In regards to the post-show happenings: I gulped a little bit (imperceptibly) when Cindy reminded me that there’d be a talk-back following the show and asked if I could film it. I hate talk-backs. I really do. If I’m stage-side I am usually fuming about the actor who feverishly embellishes their *&^$#%Y^ process or the audience member who wishes they’d been cast in the play itself by delivering a poorly-structured monologue in the form of a question, others attempting to hide the side look at their cell phone for the time, wishing they’d been able to sneak out before the whole thing started.

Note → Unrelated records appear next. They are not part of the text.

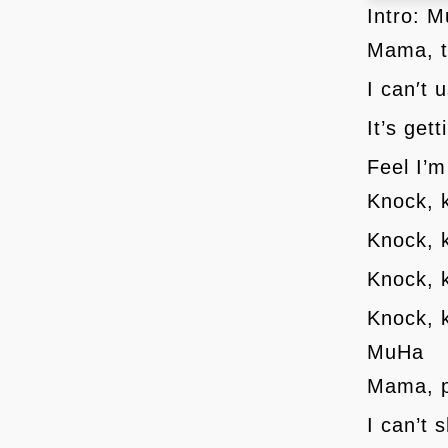
Intro: 
Mama, t
I can′t 
It’s get
Feel I’m
Knock, 
Knock, 
Knock, 
Knock, 
MuHa
Mama, p
I can’t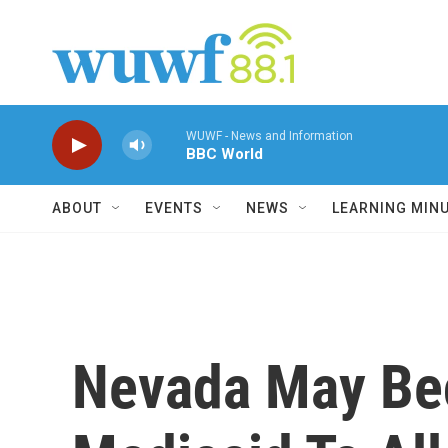
Skip to main content
WUWF - News and Information
BBC World
ABOUT
EVENTS
NEWS
LEARNING MIN
Nevada May Bec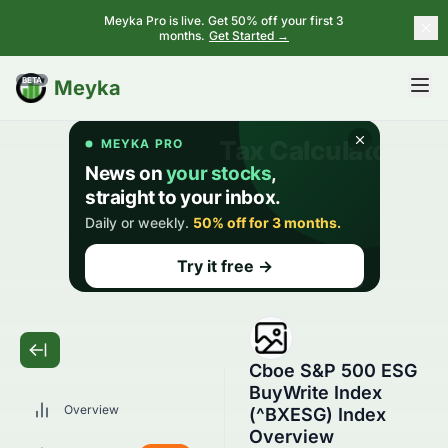
Meyka Pro is live. Get 50% off your first 3
months.
Get Started →
BETA
Meyka
Cboe S&P 500 ESG
BuyWrite Index
Overview
(^BXESG) Index
Overview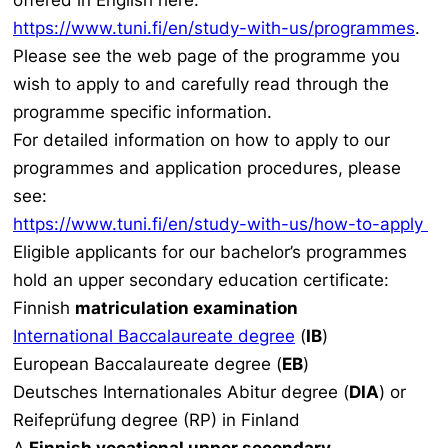
offered in English here:
https://www.tuni.fi/en/study-with-us/programmes
.
Please see the web page of the programme you
wish to apply to and carefully read through the
programme specific information.
For detailed information on how to apply to our
programmes and application procedures, please
see:
https://www.tuni.fi/en/study-with-us/how-to-apply
Eligible applicants for our bachelor’s programmes
hold an upper secondary education certificate:
Finnish
matriculation examination
International Baccalaureate degree
(
IB
)
European Baccalaureate degree (
EB
)
Deutsches Internationales Abitur degree (
DIA
) or
Reifeprüfung degree (RP) in Finland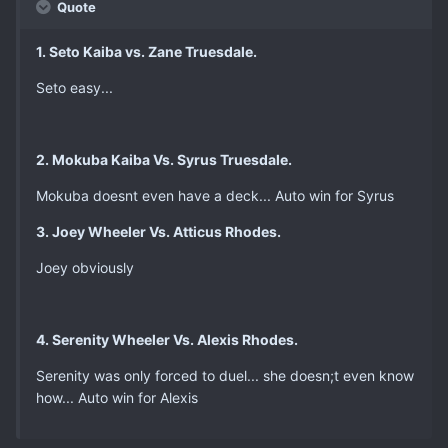
Quote
1. Seto Kaiba vs. Zane Truesdale.
Seto easy...
2. Mokuba Kaiba Vs. Syrus Truesdale.
Mokuba doesnt even have a deck... Auto win for Syrus
3. Joey Wheeler Vs. Atticus Rhodes.
Joey obviously
4. Serenity Wheeler Vs. Alexis Rhodes.
Serenity was only forced to duel... she doesn;t even know
how... Auto win for Alexis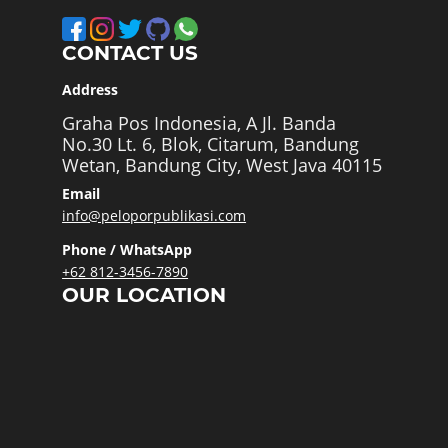
CONTACT US
Address
Graha Pos Indonesia, A Jl. Banda
No.30 Lt. 6, Blok, Citarum, Bandung
Wetan, Bandung City, West Java 40115
Email
info@peloporpublikasi.com
Phone / WhatsApp
+62 812-3456-7890
OUR LOCATION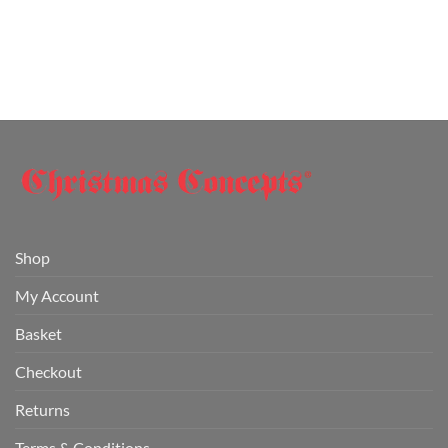
Shop
My Account
Basket
Checkout
Returns
Terms & Conditions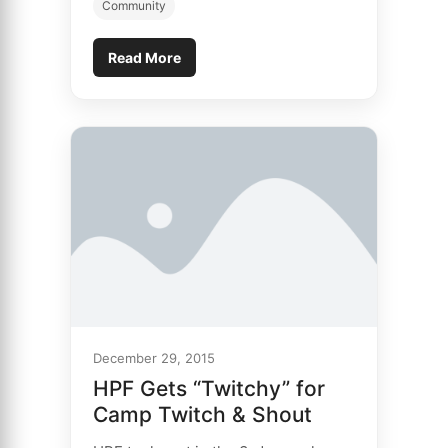
Community
Read More
December 29, 2015
HPF Gets “Twitchy” for
Camp Twitch & Shout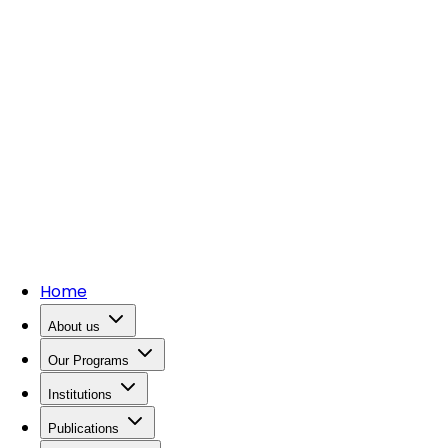
Home
About us
Our Programs
Institutions
Publications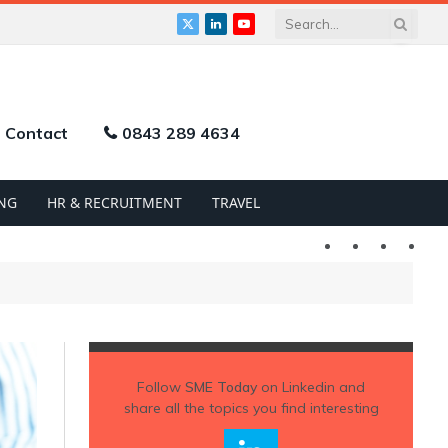
X
LinkedIn
YouTube
(Twitter)
Contact
0843 289 4634
NG
HR & RECRUITMENT
TRAVEL
Twitter
LinkedIn
YouTu
Follow
SME Today
on Linkedin and
share all the topics you find interesting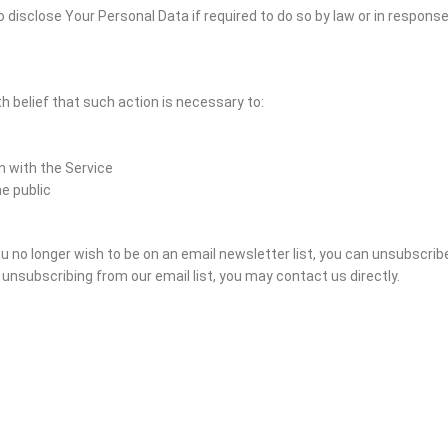
disclose Your Personal Data if required to do so by law or in response t
h belief that such action is necessary to:
n with the Service
he public
 you no longer wish to be on an email newsletter list, you can unsubscrib
nsubscribing from our email list, you may contact us directly.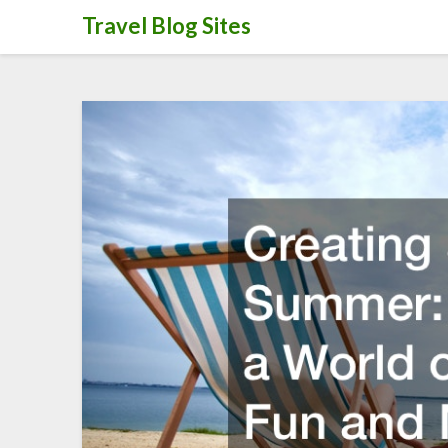
Skip
Travel Blog Sites
to
content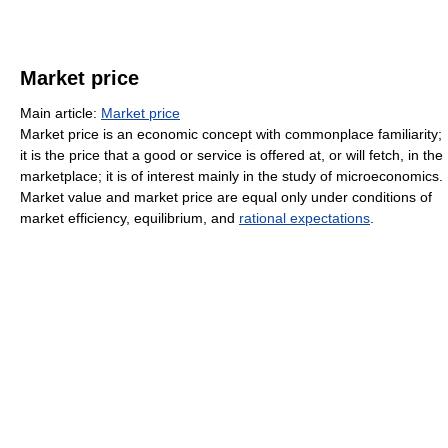
Market price
Main article:
Market price
Market price is an economic concept with commonplace familiarity;
it is the price that a good or service is offered at, or will fetch, in the
marketplace; it is of interest mainly in the study of microeconomics.
Market value and market price are equal only under conditions of
market efficiency, equilibrium, and
rational expectations
.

I quickly ate those little judgmental thoughts and found myself having to silence my excited interjections (I was becoming that audience member!) while filming. Interpretation upon interpretation, language upon language-it was communication at its best. Introducing the topic of the role that signing, super titles and translation-all in the context of dissecting a relevant play about loss of innocence and the need to dream-helped add yet another layer to the process of experiencing the evening. The post-show discussion panel which included the Deaf West Theatre did what a talk-back should do, enhance the performance.

Summary There are still so many things to say but since this is a blog post not a novel, I’ll close with this: 24th Street theatre interrupts the flatlining conversation about the audience, about getting them and keeping them, about marketing

just so to the “needs” of the audience. It is apparent that 24th Street has got more than one thing right in what they are doing within their immediate community and greater Los Angeles. Like Albany Park Theatre in Chicago, this establishment goes beyond the “If you build it, they will come” strategy. They are answering relevant questions about the theatre’s role in society with their actions, choices, and invitation for others to participate in their evolution. It is clear in 24th street’s outreach work, choice of their season or even just by having a professional outreach person on board, that in their 15 years of existence they have consistently taken small steps of inclusion which have led to big leaps in architecting the future of their theatre. As we see also with theatres like Victory Gardens, being innovative in theatre isn’t about being under the umbrella of an art form that includes you, it’s about being the umbrella itself. Any and all communities need theatre and yes, we all need to be included in the process of building that theatre that each of us inherently belongs to. 24th Street takes all the margins out of equation and creates the picture we all want to step into, each time anyone walks through those big green doors. Wait, did I mention that all the refreshments (including the phenomenal tamales) was pay-what-you-will/if-you-can?